* **Task description**:
All lines from the one containing "analysis of lymphoma" to the end of the material are to be given again exactly; leave out every line before it.
** Opening Information provided block **
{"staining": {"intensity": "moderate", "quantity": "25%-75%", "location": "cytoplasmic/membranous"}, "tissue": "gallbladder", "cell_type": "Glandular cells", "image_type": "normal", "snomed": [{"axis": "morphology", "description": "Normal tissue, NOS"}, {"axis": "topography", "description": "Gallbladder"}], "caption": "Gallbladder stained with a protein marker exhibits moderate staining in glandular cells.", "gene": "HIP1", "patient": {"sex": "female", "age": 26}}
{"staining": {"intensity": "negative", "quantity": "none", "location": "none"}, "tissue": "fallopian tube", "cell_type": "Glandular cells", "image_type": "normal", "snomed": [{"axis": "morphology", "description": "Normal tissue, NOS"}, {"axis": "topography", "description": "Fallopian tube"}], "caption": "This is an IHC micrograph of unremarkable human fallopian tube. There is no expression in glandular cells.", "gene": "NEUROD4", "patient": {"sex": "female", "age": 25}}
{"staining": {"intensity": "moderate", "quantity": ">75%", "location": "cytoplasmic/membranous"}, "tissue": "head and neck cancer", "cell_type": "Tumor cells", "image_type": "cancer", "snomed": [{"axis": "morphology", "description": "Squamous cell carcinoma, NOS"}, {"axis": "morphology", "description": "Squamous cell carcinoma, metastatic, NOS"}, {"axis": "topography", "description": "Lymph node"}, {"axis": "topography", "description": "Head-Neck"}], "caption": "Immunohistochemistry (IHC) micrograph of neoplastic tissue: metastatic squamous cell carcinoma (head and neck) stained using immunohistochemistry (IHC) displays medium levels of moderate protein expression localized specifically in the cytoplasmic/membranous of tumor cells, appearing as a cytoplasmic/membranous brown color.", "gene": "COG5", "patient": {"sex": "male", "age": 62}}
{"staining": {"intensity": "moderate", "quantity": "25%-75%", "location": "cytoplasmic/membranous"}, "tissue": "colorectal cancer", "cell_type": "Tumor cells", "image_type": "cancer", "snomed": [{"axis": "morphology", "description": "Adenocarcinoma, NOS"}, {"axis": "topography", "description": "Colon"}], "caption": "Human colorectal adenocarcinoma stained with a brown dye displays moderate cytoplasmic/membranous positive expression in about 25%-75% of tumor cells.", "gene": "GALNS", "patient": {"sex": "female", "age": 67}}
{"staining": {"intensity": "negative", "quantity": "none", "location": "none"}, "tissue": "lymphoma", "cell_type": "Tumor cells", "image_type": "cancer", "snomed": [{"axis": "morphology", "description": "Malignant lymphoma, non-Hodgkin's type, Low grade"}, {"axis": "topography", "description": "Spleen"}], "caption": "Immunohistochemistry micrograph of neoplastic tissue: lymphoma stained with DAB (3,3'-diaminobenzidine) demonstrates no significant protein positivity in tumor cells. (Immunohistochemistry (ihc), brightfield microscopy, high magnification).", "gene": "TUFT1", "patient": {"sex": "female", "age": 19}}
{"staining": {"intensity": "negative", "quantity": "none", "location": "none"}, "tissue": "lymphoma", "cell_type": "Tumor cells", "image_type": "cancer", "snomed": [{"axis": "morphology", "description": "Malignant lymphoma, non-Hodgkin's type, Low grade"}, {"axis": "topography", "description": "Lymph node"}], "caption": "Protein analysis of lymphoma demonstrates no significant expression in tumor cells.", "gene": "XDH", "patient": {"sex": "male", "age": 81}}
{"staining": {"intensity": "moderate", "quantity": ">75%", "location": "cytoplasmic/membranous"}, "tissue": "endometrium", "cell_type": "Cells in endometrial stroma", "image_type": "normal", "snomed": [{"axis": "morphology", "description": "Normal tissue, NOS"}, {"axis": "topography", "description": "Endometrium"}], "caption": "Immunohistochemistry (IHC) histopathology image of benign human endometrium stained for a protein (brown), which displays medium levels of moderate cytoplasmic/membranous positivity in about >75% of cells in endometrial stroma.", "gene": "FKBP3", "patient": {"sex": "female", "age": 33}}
** Closing Information provided block **
* **Finished exercise**:
{"staining": {"intensity": "negative", "quantity": "none", "location": "none"}, "tissue": "lymphoma", "cell_type": "Tumor cells", "image_type": "cancer", "snomed": [{"axis": "morphology", "description": "Malignant lymphoma, non-Hodgkin's type, Low grade"}, {"axis": "topography", "description": "Lymph node"}], "caption": "Protein analysis of lymphoma demonstrates no significant expression in tumor cells.", "gene": "XDH", "patient": {"sex": "male", "age": 81}}
{"staining": {"intensity": "moderate", "quantity": ">75%", "location": "cytoplasmic/membranous"}, "tissue": "endometrium", "cell_type": "Cells in endometrial stroma", "image_type": "normal", "snomed": [{"axis": "morphology", "description": "Normal tissue, NOS"}, {"axis": "topography", "description": "Endometrium"}], "caption": "Immunohistochemistry (IHC) histopathology image of benign human endometrium stained for a protein (brown), which displays medium levels of moderate cytoplasmic/membranous positivity in about >75% of cells in endometrial stroma.", "gene": "FKBP3", "patient": {"sex": "female", "age": 33}}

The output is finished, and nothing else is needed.